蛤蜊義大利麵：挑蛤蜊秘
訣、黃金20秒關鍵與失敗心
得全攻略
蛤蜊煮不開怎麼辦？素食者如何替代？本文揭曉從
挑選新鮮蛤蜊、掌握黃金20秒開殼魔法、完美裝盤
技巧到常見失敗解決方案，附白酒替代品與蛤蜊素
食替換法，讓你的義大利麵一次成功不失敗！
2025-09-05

...

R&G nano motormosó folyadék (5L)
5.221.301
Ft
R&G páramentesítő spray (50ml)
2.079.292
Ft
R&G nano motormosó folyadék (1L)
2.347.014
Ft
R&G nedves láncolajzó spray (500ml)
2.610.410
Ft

### Exercise description
Report each row that contains the word "folyadék", copying every such row in full.

### Task response
R&G nano motormosó folyadék (5L)
R&G nano motormosó folyadék (1L)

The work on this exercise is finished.